Samsung Galaxy A3 (2016) review: The S6 Mini in disguise

Metal-framed smartphones used to cost an absolute bomb, but ou used to have to fork out buckets of cash for a metal-framed smartphone, but this all changed when Samsung introduced its new mid-range A series last year. This brought Samsung’s top-class build quality to the masses, giving customers sturdy, metal-edged smartphones that had all the same hallmarks as its premium Galaxy S family without making your wallet bleed out in the process.

The trend continues with this year’s A series, so much so that the new Galaxy A3 2016 could almost be mistaken for a miniature Galaxy S6. It’s a stunning piece of design, and its smooth glass rear really does make it look and feel like a premium smartphone. Admittedly, that glass cladding doesn’t make it any less prone to picking up grubby fingerprints, but when its slim dimensions fit so perfectly in your hand, there’s no denying that this is one seriously desirable handset.


That beauty does come at a higher price this year, though, as its current SIM-free price of £269 is a long way from the initial £225 you had to pay for its plastic-backed forebear. In fact, it’s even more expensive than the OnePlus 2, which has a large 5.5in display and considerably faster components thanks to its top-end spec. Not everyone wants a massive smartphone, of course, but even the OnePlus X, which is a similar size to the 4.7in Galaxy A3 2016 and offers a similarly luxurious kind of build quality, only costs £199.
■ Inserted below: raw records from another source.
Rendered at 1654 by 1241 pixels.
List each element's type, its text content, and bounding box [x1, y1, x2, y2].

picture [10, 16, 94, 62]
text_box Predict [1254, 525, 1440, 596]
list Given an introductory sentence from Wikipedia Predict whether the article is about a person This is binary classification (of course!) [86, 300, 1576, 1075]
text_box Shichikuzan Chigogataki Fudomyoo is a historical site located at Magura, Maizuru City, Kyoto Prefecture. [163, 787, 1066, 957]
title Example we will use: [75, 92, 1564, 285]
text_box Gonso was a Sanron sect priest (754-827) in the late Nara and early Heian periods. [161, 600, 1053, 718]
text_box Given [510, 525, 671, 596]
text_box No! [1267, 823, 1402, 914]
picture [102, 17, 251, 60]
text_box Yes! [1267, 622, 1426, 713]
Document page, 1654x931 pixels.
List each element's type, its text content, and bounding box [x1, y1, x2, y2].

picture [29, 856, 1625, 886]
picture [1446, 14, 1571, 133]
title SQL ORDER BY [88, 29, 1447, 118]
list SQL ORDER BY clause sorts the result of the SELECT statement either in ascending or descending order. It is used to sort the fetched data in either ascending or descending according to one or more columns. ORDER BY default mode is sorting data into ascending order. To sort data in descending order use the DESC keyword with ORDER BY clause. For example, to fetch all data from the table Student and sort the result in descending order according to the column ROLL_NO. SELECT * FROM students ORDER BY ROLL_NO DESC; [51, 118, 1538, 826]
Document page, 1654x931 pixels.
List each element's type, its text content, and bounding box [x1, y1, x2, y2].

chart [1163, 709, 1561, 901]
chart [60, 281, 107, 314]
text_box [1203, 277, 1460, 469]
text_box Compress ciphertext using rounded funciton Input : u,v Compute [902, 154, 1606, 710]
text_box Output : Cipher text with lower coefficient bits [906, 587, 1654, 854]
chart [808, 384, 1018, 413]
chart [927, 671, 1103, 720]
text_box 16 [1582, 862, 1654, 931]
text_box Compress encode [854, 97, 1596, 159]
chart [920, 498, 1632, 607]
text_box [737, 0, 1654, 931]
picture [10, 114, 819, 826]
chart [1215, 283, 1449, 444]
The A3 2016’s got some pretty tough competition, then, but it’s not a complete right-off before it’s even got out of the gate. In fact, the A3 2016’s quad-core 1.5GHz Exynos 7580 chip and 1.5GB of RAM put up a surprisingly good fight against the OnePlus X’s old Snapdragon 801 processor and 3GB of RAM, as our benchmark results weren’t as far apart as you might expect.

If anything, the A3’s Exynos chip is more akin to Qualcomm’s current Snapdragon 615 chip, as its single core Geekbench 3 result of 701 puts it on a level playing field with the Moto X Play and Sony Xperia M4 Aqua. This is about 200 points slower than the OnePlus X, but Android 5.1.1 still felt lovely and smooth on the new A3 when flicking through its various menu screens.

The A3 also fell behind in the multicore test, but its score of 2,143 (up from 1,418 on last year’s A3) was still only 300 points behind the X. This is pretty good going considering the X’s Snapdragon 801 runs at a much faster clock speed of 2.3GHz, and in day-to-day use you’d be hard-pushed to see much of a difference.


Likewise, the A3’s web browsing Peacekeeper score of 677 was within 100 points of the OnePlus X, and it proved very capable indeed when it came to handling media-heavy web pages. Scrolling could still be a little stop-start in places, particularly while pages were loading, but its smooth touchscreen felt very responsive once everything was ready to view.

The only area where it really loses out to the OnePlus X is its gaming performance, as its rather pitiful 254 frames (around 4.1fps) in the offscreen Manhattan 3.0 test in GFX Bench GL isn’t that much better than an entry-level smartphone with a Snapdragon 410 inside it. It’s still perfectly adequate for simple games like Threes! but anyone looking to play more graphically-complex titles like Hearthstone should probably look elsewhere, as a quick round of Blizzard’s card-trading game ended up being just a bit too juddery for my liking.